### DATA EXTRACT ###

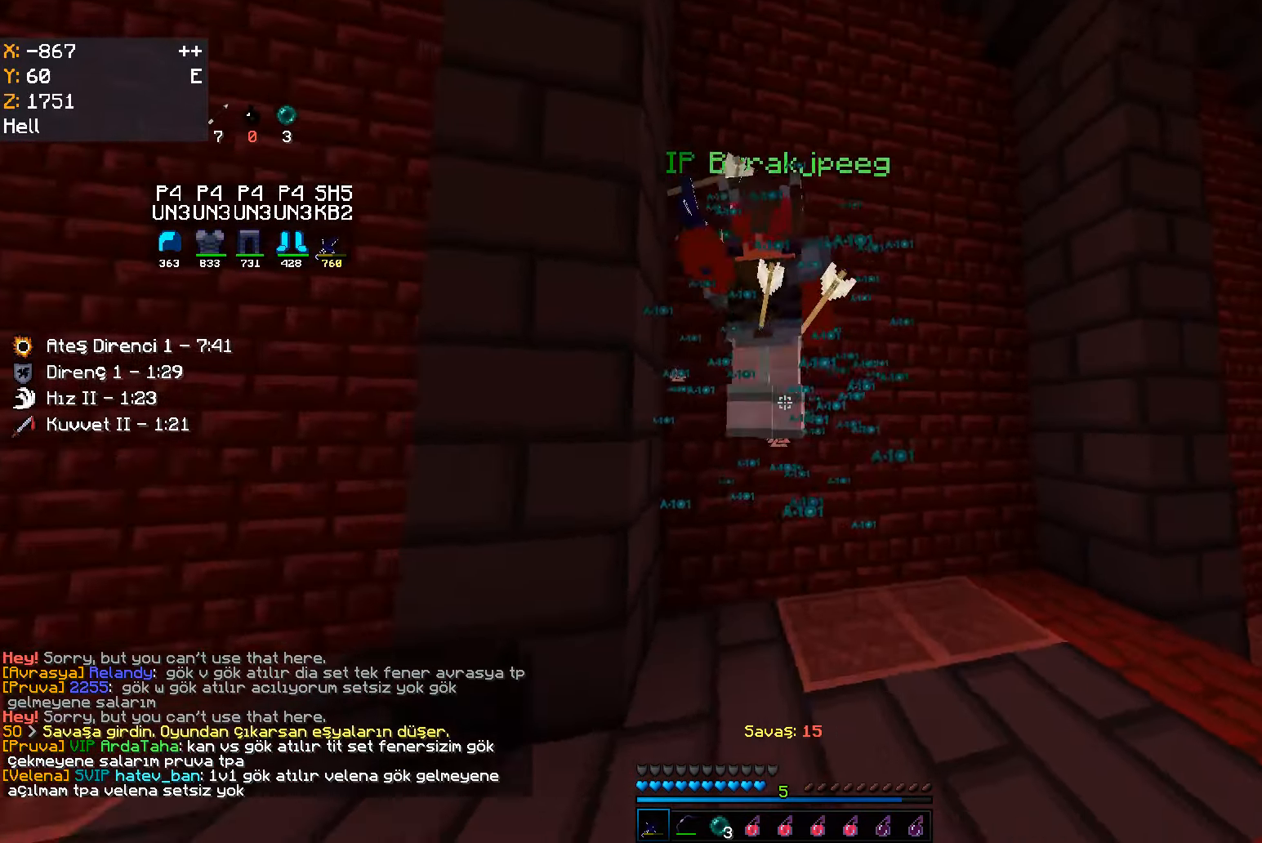
{"keys": ["d"], "mouse": [], "events": [[50, "w", "down"], [134, "a", "up"], [134, "mouse_left", "down"], [150, "mouse_left", "up"], [167, "mouse_left", "down"], [267, "mouse_left", "up"], [334, "d", "down"], [400, "w", "up"]]}
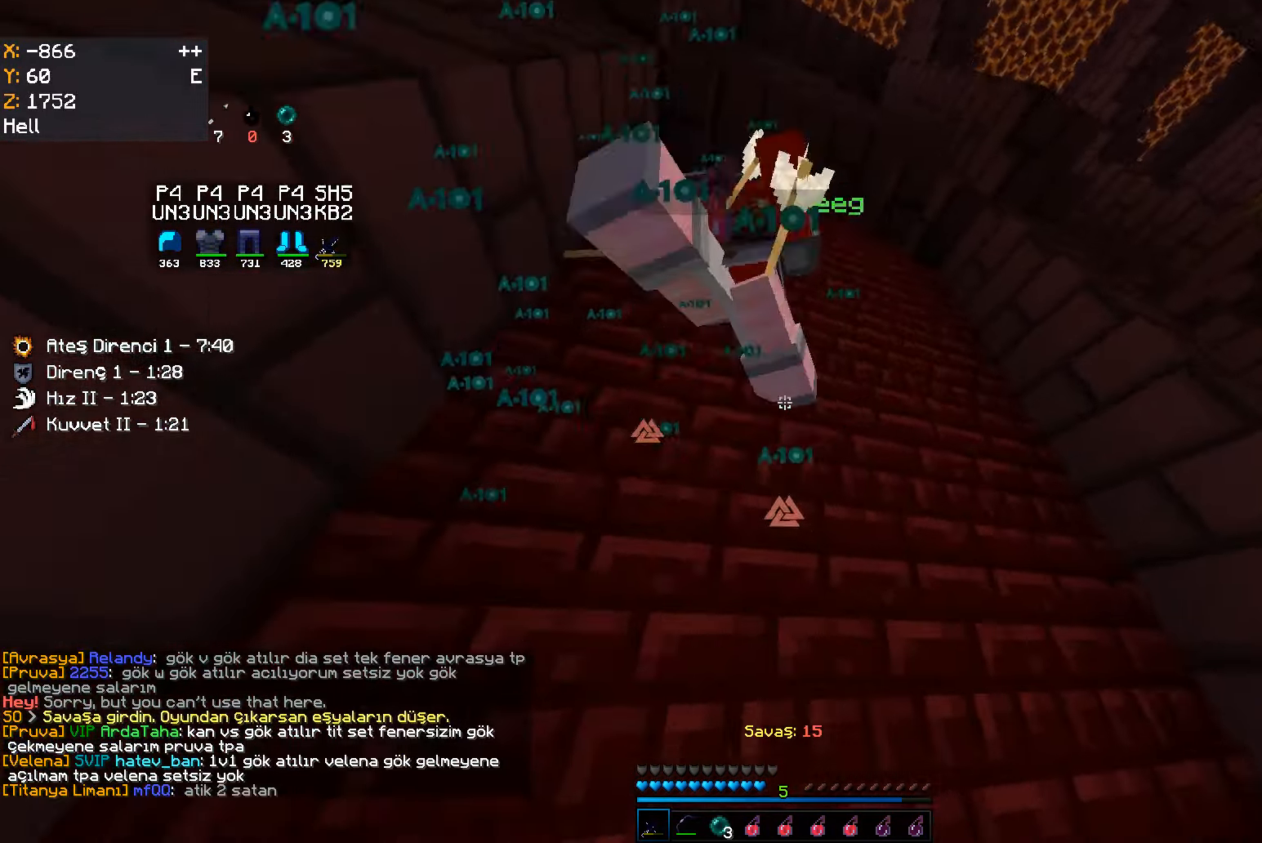
{"keys": ["a"], "mouse": ["left"], "events": [[100, "mouse_left", "down"], [267, "a", "down"], [300, "d", "up"], [300, "mouse_left", "up"], [483, "mouse_left", "down"]]}
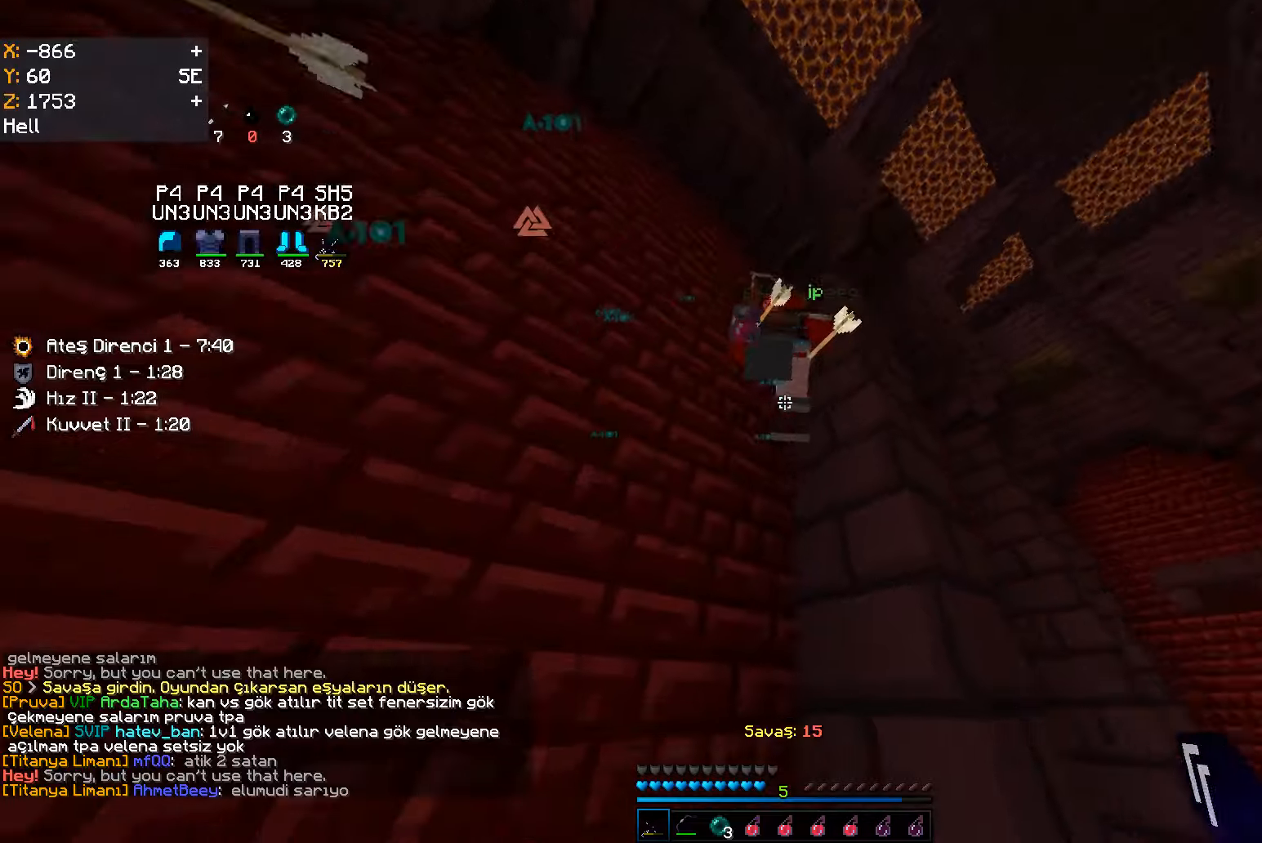
{"keys": ["a", "space", "w"], "mouse": ["left"], "events": [[50, "d", "down"], [83, "a", "up"], [83, "mouse_left", "up"], [100, "mouse_left", "down"], [116, "mouse_left", "up"], [133, "mouse_left", "down"], [166, "mouse_left", "up"], [300, "d", "up"], [316, "a", "down"], [316, "w", "down"], [483, "mouse_left", "down"], [500, "space", "down"]]}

###

* WHAT THIS TASK INVOLVES
Reproduce the material exactly. Pictures stay out.

* RESPONSE TO THE TASK
{"keys": ["d"], "mouse": [], "events": [[50, "w", "down"], [134, "a", "up"], [134, "mouse_left", "down"], [150, "mouse_left", "up"], [167, "mouse_left", "down"], [267, "mouse_left", "up"], [334, "d", "down"], [400, "w", "up"]]}
{"keys": ["a"], "mouse": ["left"], "events": [[100, "mouse_left", "down"], [267, "a", "down"], [300, "d", "up"], [300, "mouse_left", "up"], [483, "mouse_left", "down"]]}
{"keys": ["a", "space", "w"], "mouse": ["left"], "events": [[50, "d", "down"], [83, "a", "up"], [83, "mouse_left", "up"], [100, "mouse_left", "down"], [116, "mouse_left", "up"], [133, "mouse_left", "down"], [166, "mouse_left", "up"], [300, "d", "up"], [316, "a", "down"], [316, "w", "down"], [483, "mouse_left", "down"], [500, "space", "down"]]}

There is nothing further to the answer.